- Born: August 26, 1916 Sand Beach Township, MI
- Died: July 23, 2011 Harbor Beach, MI
- Occupations: Juvenile Court Judge, Author

= James H. Lincoln =

American judge (1916–2011)

James H. Lincoln (August 26, 1916 – July 23, 2011) was a Detroit City councilman, Juvenile Justice Court judge, and author residing in Harbor Beach, Michigan.

== Life and career ==
James H. Lincoln was born and raised in the community of Harbor Beach, Michigan. In 1938, he graduated from the University of Michigan where he played football, and went on to obtain a Juris Doctor degree from the Detroit College of Law in 1943. In 1953, Lincoln made an unsuccessful run for mayor of Detroit, ultimately losing to incumbent Albert Cobo.

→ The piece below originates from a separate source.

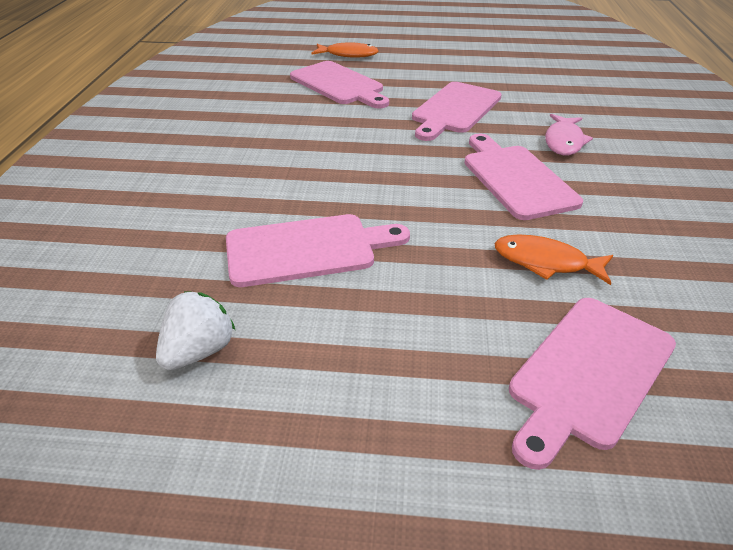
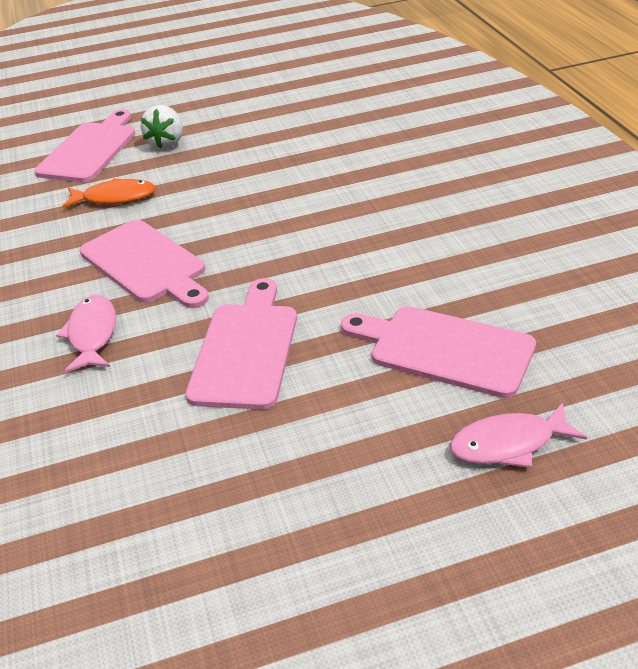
camera: 160 degrees right, 0 degrees up
white strawberry [156,291,235,370] -> white strawberry moved to [141,105,183,149]
pink cutting board [226,214,410,287] -> none
orange fish [311,42,379,58] -> pink fish [450,402,587,468]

He was elected to a seat on the Detroit City Council in 1954 and retained his position until 1960, when he was appointed a probate court judge by Michigan governor G. Mennen Williams. He was later assigned to be a juvenile court judge where he served until 1977. From 1971 to 1972, Lincoln served as the president of National Council of Juvenile and Family Court Judges. Following his retirement, Wayne County named the James H. Lincoln Juvenile Justice Hall in his honor. Lincoln died in his home on Lake Huron on July 23, 2011.